Many people believe that cancer is a relatively recent phenomenon caused by the stresses of modern life. Dietary changes, behavioral changes and manmade changes to our environment have subjected humans to toxins that contribute to cancers.

But new findings from researchers at South Africa's University of the Witwatersrand published in the South African Journal of Science show that it's a bit more complicated.

Paleontologists found a benign tumor in a 12- or 13-year-old boy specimen that dates back almost 2 million years. They also found a malignant tumor on a little toe bone of a left foot that's 1.7 million years old.

Previously, the oldest discovered human cancer was between 780,000 and 120,000 years old.

Much of the reason that few cancers have been found in ancient specimens is that people just didn't live long enough to develop tumors. Still, the discoveries, found by using new 3D imaging methods, are leading some scientists to reevaluate the role of tumors in the history of early human ancestors.

The earliest discussion of cancer, according to National Geographic, came from Egyptian physician Imhotep, who described in his writings a "bulging at the breast" that did not respond to any known remedies.

Things go wrong inside our bodies, the study says, that are unrelated to stresses brought on by society, like pollution and smoking. Even millions of years ago, they sometimes resulted in tumors or growths that may or may not have been cancerous.
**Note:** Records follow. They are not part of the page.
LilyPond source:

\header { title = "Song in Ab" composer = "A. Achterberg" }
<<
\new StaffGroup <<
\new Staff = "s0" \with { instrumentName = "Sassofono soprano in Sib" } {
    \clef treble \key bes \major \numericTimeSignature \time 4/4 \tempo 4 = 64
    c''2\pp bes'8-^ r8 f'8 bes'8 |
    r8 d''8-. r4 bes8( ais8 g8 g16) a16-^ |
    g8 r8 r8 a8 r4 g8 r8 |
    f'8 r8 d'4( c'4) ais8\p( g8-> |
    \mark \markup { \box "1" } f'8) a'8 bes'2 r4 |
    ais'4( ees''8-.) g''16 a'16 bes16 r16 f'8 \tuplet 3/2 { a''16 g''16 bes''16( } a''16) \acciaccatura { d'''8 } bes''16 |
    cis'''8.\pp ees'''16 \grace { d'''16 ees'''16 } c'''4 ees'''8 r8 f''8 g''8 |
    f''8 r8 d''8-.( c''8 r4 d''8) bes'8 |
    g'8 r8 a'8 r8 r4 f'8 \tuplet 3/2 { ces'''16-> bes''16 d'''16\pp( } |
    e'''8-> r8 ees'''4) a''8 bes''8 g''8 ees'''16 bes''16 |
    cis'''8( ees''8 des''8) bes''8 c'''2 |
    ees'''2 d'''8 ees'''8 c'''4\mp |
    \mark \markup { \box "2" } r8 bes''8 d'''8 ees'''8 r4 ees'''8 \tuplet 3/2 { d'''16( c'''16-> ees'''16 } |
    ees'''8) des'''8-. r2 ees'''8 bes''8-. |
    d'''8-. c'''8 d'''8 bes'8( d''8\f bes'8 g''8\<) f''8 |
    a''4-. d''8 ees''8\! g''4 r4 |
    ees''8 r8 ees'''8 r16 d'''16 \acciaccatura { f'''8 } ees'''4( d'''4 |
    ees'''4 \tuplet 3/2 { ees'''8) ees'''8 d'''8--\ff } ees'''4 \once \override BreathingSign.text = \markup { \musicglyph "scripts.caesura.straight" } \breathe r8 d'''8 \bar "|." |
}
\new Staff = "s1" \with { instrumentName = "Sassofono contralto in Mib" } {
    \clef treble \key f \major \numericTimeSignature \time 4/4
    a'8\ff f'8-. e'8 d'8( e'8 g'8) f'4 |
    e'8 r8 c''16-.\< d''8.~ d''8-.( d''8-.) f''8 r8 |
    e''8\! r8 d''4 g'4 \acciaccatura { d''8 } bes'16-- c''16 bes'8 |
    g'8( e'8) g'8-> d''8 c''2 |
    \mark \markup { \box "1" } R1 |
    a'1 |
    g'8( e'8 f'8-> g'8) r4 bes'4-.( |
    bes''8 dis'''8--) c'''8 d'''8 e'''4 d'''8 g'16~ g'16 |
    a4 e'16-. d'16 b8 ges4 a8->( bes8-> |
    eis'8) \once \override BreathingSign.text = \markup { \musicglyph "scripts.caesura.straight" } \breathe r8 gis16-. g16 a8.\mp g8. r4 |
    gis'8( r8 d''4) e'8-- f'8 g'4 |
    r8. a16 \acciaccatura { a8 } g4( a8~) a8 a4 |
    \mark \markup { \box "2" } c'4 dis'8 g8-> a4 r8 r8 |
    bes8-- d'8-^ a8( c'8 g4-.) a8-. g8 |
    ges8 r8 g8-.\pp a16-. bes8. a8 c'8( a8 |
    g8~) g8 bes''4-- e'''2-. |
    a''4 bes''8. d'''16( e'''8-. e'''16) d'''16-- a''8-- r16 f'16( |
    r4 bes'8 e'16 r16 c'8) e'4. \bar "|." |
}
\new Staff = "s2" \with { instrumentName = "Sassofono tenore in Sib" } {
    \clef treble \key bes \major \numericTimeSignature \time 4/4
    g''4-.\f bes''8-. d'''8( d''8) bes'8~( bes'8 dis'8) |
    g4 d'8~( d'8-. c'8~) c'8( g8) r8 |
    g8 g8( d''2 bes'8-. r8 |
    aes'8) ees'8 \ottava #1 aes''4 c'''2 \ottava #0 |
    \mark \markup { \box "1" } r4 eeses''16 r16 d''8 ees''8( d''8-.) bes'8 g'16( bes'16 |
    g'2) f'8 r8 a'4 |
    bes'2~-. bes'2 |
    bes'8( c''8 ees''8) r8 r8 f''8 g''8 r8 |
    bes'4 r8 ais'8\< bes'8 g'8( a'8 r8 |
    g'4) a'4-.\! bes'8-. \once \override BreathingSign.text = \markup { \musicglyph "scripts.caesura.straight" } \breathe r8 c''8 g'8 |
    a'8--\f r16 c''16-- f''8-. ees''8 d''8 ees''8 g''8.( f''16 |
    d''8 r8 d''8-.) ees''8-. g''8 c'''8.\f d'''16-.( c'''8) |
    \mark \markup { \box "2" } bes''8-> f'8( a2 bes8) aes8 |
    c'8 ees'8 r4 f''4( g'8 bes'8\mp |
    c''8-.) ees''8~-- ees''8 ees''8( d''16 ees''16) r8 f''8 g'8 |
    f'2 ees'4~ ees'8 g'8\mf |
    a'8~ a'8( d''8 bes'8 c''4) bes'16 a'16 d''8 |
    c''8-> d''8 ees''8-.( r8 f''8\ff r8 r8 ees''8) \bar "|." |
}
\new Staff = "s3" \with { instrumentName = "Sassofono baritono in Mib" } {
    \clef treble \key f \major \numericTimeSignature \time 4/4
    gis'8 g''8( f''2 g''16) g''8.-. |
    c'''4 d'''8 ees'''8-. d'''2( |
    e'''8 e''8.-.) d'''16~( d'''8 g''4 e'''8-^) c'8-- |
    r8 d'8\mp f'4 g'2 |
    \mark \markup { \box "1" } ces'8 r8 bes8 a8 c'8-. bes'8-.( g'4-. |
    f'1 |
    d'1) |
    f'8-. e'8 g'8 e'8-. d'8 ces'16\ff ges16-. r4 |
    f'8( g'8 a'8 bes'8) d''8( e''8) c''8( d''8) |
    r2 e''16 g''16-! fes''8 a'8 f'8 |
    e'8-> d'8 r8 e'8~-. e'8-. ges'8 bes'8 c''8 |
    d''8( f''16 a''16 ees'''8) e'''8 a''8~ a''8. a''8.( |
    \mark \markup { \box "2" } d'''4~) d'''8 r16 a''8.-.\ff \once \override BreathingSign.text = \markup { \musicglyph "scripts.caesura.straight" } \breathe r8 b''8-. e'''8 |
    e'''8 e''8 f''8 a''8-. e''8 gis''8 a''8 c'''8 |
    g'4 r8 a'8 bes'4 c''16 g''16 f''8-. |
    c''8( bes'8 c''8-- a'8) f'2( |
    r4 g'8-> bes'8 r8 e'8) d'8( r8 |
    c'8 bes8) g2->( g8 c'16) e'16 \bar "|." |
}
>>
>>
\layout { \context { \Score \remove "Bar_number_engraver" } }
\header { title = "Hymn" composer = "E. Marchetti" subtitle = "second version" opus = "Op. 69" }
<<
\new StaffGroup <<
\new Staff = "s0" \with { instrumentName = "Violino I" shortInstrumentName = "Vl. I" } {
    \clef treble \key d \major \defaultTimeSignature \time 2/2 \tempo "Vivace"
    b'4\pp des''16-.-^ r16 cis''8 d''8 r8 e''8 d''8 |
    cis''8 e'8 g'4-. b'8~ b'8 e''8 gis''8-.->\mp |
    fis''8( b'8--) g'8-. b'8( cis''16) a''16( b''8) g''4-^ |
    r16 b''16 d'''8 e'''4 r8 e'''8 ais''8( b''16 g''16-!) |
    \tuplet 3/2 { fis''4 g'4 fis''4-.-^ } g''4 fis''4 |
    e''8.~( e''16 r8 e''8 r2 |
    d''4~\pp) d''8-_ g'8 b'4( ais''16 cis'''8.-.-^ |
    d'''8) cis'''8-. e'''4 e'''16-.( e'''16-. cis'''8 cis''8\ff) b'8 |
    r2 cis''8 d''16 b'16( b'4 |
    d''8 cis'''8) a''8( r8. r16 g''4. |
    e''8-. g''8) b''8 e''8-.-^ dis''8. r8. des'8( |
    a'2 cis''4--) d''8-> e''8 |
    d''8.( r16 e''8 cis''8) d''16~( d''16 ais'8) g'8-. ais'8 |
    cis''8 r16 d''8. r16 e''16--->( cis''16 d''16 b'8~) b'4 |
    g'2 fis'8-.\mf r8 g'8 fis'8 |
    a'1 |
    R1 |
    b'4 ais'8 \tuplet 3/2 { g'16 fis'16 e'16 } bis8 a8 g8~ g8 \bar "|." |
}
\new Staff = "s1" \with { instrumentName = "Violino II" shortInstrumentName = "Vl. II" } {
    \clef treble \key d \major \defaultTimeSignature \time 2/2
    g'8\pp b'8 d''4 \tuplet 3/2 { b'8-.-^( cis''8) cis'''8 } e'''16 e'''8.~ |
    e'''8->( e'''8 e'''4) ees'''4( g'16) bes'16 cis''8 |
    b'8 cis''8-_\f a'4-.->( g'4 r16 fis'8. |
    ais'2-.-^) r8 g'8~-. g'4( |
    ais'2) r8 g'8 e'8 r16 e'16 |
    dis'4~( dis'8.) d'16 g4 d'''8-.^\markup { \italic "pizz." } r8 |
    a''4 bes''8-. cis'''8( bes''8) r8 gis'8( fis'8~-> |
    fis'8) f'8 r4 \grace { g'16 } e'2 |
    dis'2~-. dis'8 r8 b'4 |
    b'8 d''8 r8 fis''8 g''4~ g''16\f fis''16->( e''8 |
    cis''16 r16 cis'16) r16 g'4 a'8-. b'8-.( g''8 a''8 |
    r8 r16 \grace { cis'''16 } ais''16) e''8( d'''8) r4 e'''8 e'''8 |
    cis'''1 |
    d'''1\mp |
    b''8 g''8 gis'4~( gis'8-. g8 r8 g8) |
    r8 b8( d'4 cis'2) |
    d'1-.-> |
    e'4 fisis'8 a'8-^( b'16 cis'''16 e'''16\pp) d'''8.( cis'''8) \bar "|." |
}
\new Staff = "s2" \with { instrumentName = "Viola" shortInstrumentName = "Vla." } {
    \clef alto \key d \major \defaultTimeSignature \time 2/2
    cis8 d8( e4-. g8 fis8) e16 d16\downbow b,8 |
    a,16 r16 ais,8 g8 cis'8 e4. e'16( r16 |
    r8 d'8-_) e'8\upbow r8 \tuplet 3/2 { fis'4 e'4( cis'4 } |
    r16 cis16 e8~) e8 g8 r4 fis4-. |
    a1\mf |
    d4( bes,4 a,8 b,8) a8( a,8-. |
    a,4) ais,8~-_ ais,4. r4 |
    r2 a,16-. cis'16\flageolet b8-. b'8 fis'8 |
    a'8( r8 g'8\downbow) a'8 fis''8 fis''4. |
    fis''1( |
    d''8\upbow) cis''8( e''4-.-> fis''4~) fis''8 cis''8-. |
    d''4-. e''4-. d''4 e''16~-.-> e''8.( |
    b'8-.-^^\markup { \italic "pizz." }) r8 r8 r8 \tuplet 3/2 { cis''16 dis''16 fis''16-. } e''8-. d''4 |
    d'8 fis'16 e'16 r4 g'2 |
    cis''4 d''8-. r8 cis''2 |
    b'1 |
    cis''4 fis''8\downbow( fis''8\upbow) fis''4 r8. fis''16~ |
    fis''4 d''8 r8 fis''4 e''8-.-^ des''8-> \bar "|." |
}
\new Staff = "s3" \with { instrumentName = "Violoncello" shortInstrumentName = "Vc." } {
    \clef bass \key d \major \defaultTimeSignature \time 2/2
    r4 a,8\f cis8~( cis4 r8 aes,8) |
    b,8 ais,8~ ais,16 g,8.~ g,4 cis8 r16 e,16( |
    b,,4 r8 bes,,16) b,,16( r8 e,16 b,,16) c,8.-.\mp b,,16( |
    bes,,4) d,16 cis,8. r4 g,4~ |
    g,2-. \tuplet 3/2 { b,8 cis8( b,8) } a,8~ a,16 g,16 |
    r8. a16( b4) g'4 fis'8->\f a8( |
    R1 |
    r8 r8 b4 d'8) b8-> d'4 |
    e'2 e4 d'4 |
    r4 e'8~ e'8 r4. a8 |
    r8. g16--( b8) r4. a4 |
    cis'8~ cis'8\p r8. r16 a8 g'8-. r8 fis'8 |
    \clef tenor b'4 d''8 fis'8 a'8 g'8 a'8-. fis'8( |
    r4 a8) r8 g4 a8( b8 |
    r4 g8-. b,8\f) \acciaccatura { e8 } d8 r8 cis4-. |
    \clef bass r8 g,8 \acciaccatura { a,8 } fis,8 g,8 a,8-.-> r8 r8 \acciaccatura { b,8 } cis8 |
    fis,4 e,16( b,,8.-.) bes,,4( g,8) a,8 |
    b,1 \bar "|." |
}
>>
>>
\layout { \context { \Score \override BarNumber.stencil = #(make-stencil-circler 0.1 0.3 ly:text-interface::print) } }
"The evidence is out there that these conditions have been with us a long time and we've been kind of hoodwinked that cancer is a modernity," said Patrick S. Randolph-Quinney, one of the study's authors. "These things are ancient."

The greatest predictor of cancer, the study argues, is longevity. The longer we live, the more chances something in our bodies goes wrong, the more chances that something is a tumor.

And yes, the incidence of cancer has increased over time because our habits have changed, but longevity provides more opportunities for things to go wrong.